(RECORD EXCERPTS begins)

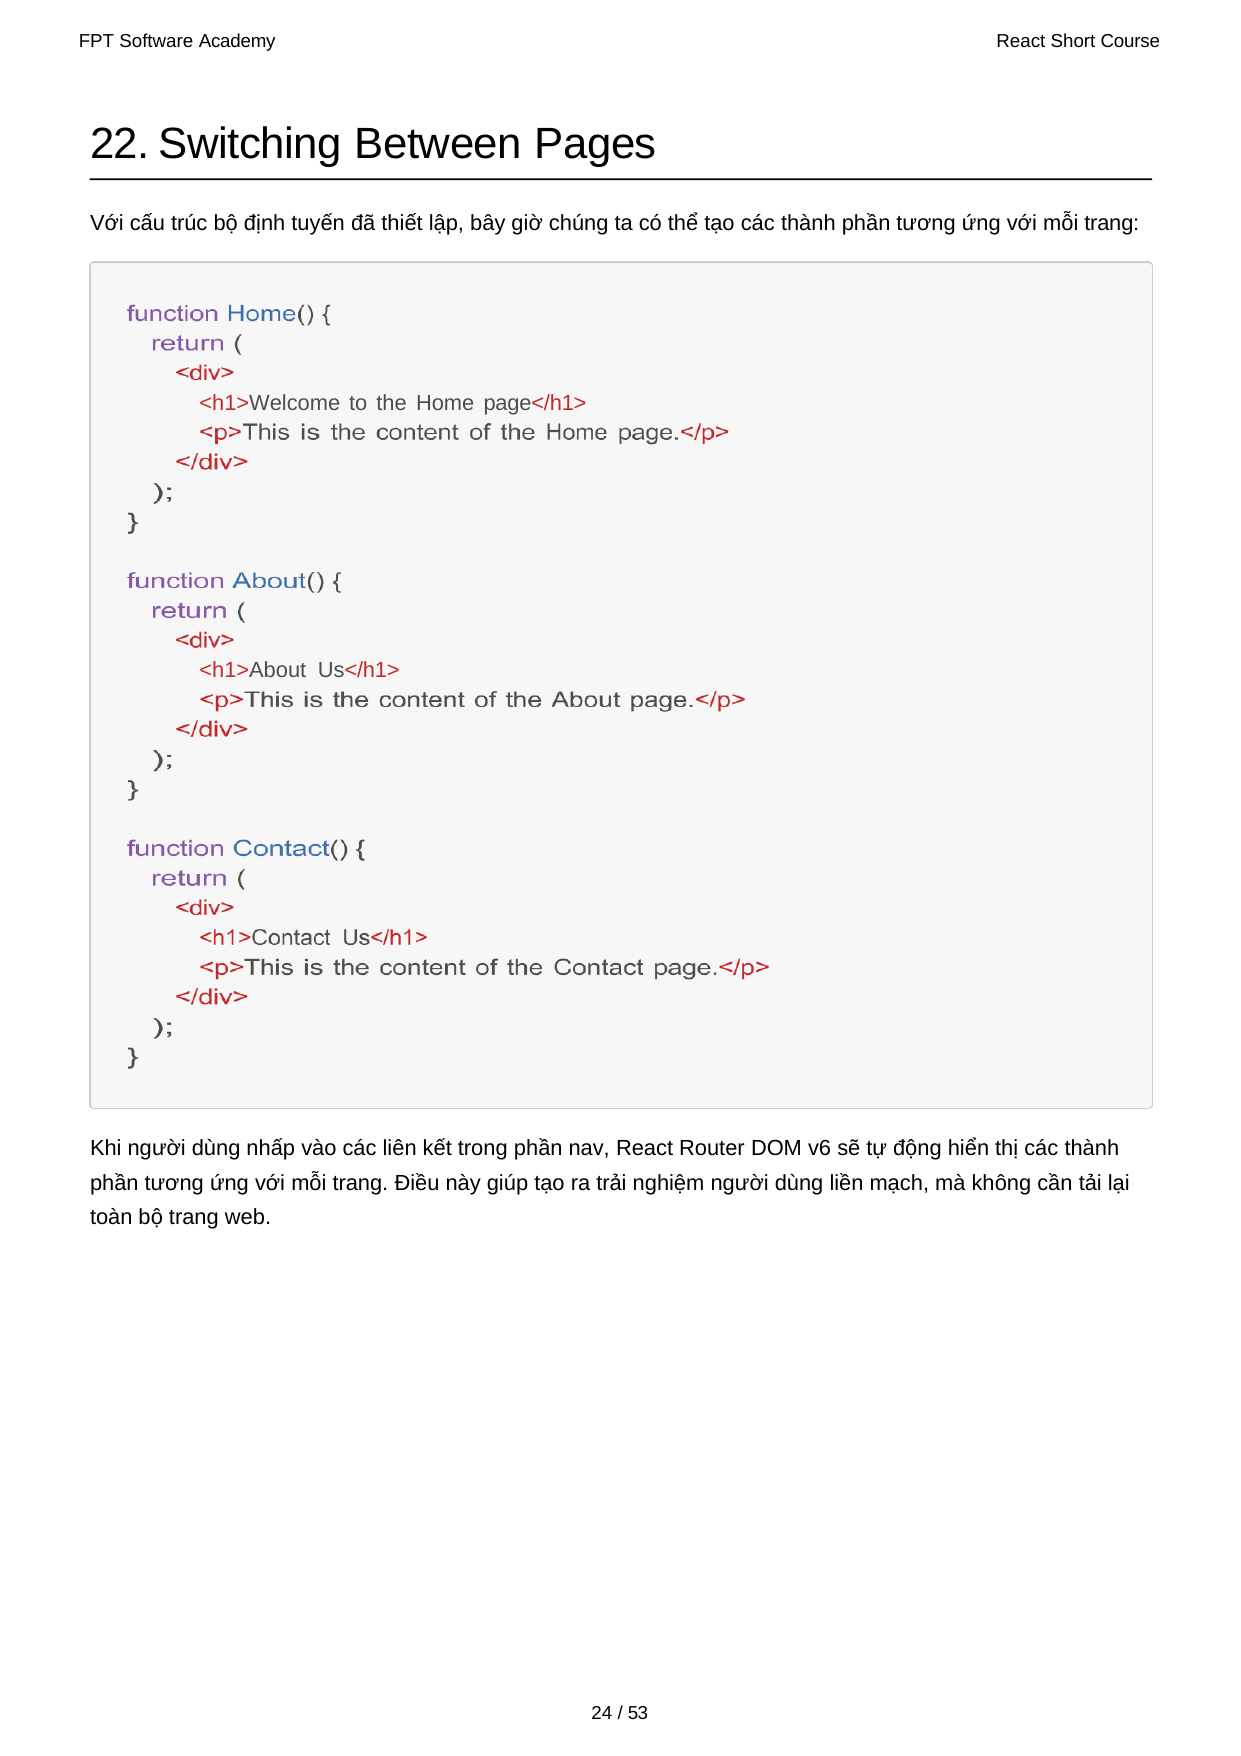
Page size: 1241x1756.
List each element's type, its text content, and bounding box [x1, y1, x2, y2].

subtitle Switching Between Pages [90, 117, 1165, 167]
text Khi người dùng nhấp vào các liên kết trong phần nav, React Router DOM v6 sẽ tự động hiển thị các thành phần tương ứng với mỗi trang. Điều này giúp tạo ra trải nghiệm người dùng liền mạch, mà không cần tải lại toàn bộ trang web. [90, 1135, 1148, 1229]
text Với cấu trúc bộ định tuyến đã thiết lập, bây giờ chúng ta có thể tạo các thành phần tương ứng với mỗi trang: [90, 210, 1165, 235]
picture [89, 261, 1153, 1109]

(RECORD EXCERPTS ends)

*TASK DESCRIPTION:* Without the pictures, return all the entries above exactly as they stand.

*ANSWER BELOW:*
Page size: 1241x1756.
List each element's type, its text content, and bounding box [x1, y1, x2, y2].

subtitle Switching Between Pages [90, 117, 1165, 167]
text Khi người dùng nhấp vào các liên kết trong phần nav, React Router DOM v6 sẽ tự động hiển thị các thành phần tương ứng với mỗi trang. Điều này giúp tạo ra trải nghiệm người dùng liền mạch, mà không cần tải lại toàn bộ trang web. [90, 1135, 1148, 1229]
text Với cấu trúc bộ định tuyến đã thiết lập, bây giờ chúng ta có thể tạo các thành phần tương ứng với mỗi trang: [90, 210, 1165, 235]
picture [89, 261, 1153, 1109]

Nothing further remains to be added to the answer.